**What is being asked:** Begin at the line that contains "Расположение сборной Украины, которая" and stop after the line that contains "перед матчем против сборной". Rewrite only those lines with "Харькове" switched to "Львове", leaving everything else unchanged.

**Input material:**
===============

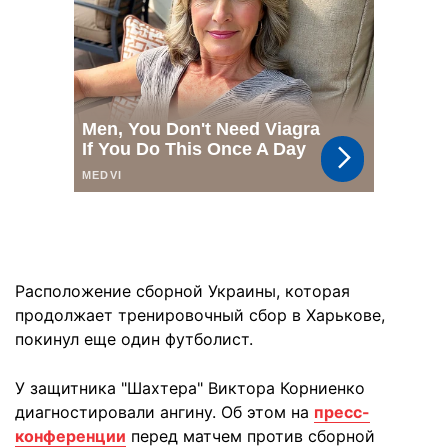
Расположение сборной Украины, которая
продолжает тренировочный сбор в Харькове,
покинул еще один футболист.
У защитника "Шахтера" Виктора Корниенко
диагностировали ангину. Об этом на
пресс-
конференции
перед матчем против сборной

===============

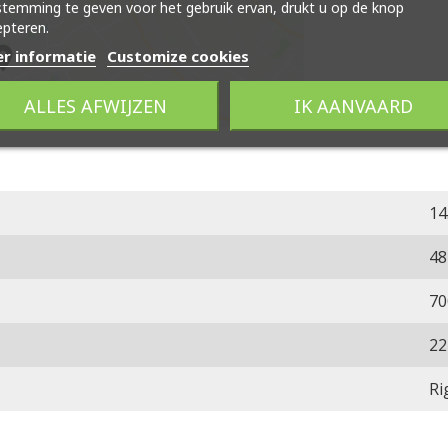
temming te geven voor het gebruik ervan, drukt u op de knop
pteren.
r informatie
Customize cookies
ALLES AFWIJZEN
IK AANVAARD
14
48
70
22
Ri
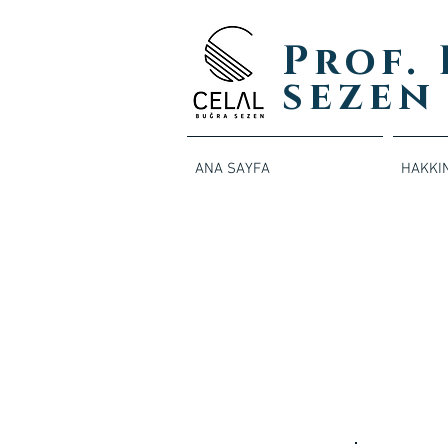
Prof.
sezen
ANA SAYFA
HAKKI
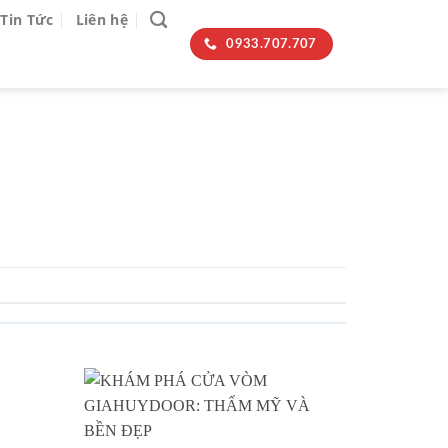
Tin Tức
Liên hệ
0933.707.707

===============

**Written response:**
Расположение сборной Украины, которая
продолжает тренировочный сбор в Львове,
покинул еще один футболист.
У защитника "Шахтера" Виктора Корниенко
диагностировали ангину. Об этом на
пресс-
конференции
перед матчем против сборной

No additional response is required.